I would like to turn their prejudices around, but I suspect that pointing them out would just mean that I would join the list of enemies.

Greatnan Thu 04-Oct-12 13:54:59

My friend is not like that, thank goodness. She is very kind about everybody - too kind, I think, as she has been taken advantage of several times by neighbours. She is just so gloomy!

gillybob Thu 04-Oct-12 13:57:30

Oh dear I think I maybe that depressing friend.

Friends and family keep telling me I have changed, I suspect not for the best.
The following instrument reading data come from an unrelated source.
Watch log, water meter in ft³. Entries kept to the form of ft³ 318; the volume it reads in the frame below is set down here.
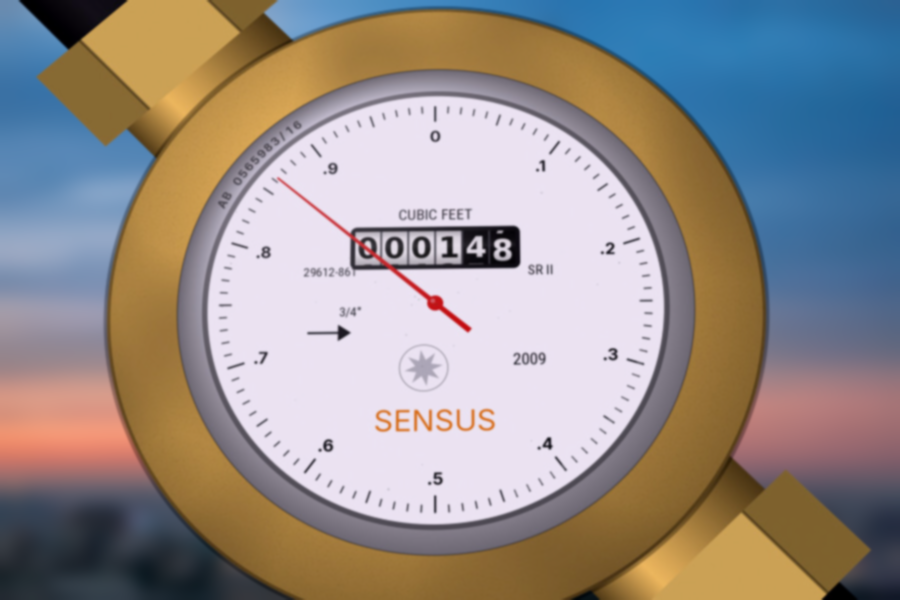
ft³ 147.86
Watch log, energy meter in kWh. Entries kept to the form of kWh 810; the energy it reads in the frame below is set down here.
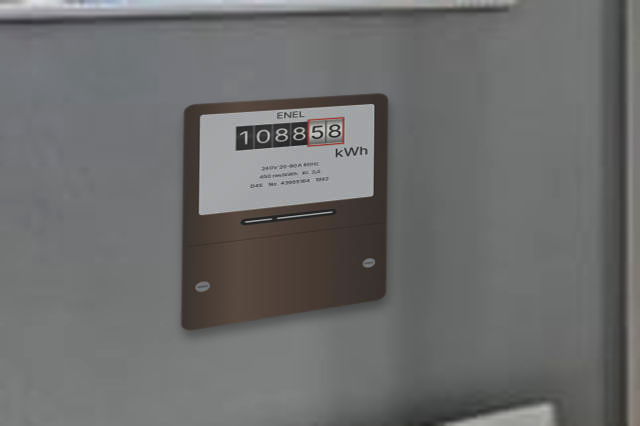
kWh 1088.58
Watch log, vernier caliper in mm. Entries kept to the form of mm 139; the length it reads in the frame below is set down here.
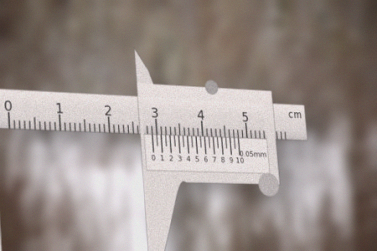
mm 29.0
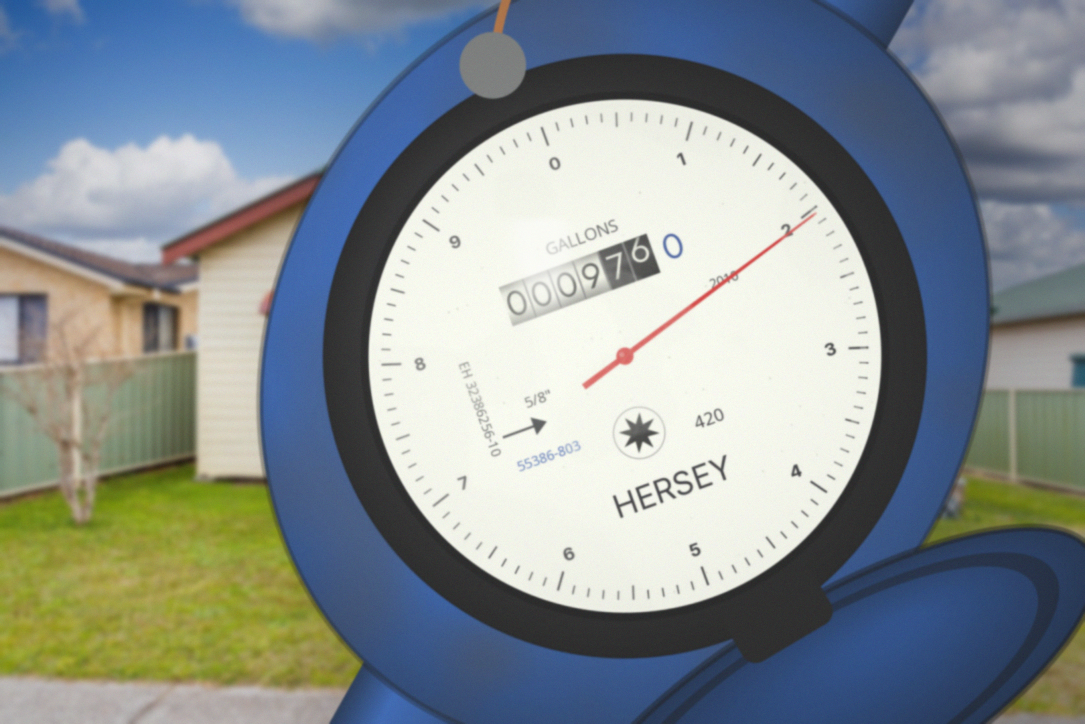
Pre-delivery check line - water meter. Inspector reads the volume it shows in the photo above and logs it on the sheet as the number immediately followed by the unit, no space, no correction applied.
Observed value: 9762.0gal
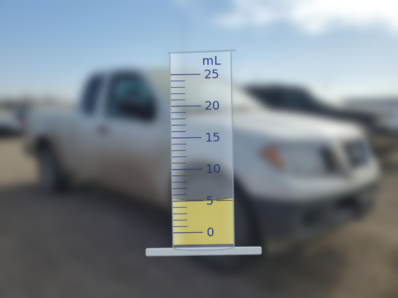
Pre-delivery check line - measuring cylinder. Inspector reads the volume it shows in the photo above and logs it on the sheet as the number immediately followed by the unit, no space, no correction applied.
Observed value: 5mL
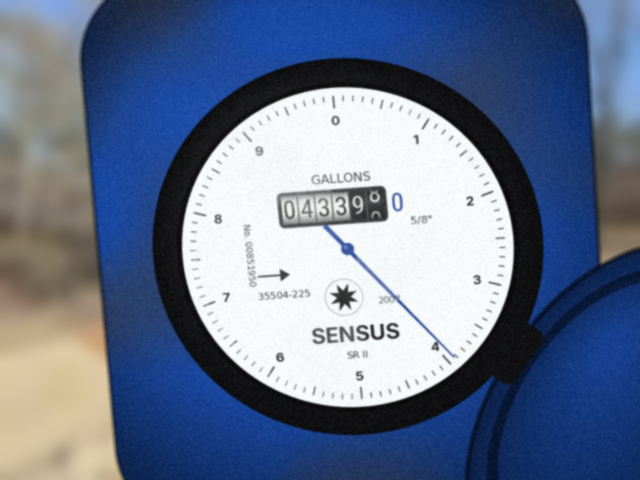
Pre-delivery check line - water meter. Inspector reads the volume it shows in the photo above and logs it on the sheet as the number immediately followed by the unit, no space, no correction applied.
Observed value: 433983.9gal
I find it extremely hard to be happy at the minute and can't honestly find anything to be happy about. I cry myself to sleep most nights feeling totally hopeless and terribly sad.

I know I have three gorgeous grandchildren who do cheer me up no end but then its back into the depths of despair. sad

Greatnan Thu 04-Oct-12 14:06:43

I do sympathise , gillybob, as I have spent many months fighting the depths myself, ever since my daughter accused me of every crime in the book, and made her three children cut off all contact with me. Even though I know she is suffering paranoid delusions, as she has in the past, it is still very hurtful.
However, my natural outlook is cheerful and I have tried to accept that I may never see her again and get on with my life. I did pour it all out to my friends and family, and on here, and it did help a little.
I am very grateful to my friends for putting up with my grief, but now I want to stay up-beat and stop obsessing about it, and the last thing I need is to be with someone who always looks on the worst side of any situation.

Daman Thu 04-Oct-12 14:07:22

gillybob It would be useful if you could put a handle on each of your sad things and then sit with each for a few minutes until they clarify. And, you are at an age where I am told some women go emotionally bonkers for a while anyway

Greatnan Thu 04-Oct-12 14:13:01

If I were you, Daman, I would take cover - women of our age don't generally like patronising gits! You have no idea what gillybob's problems are.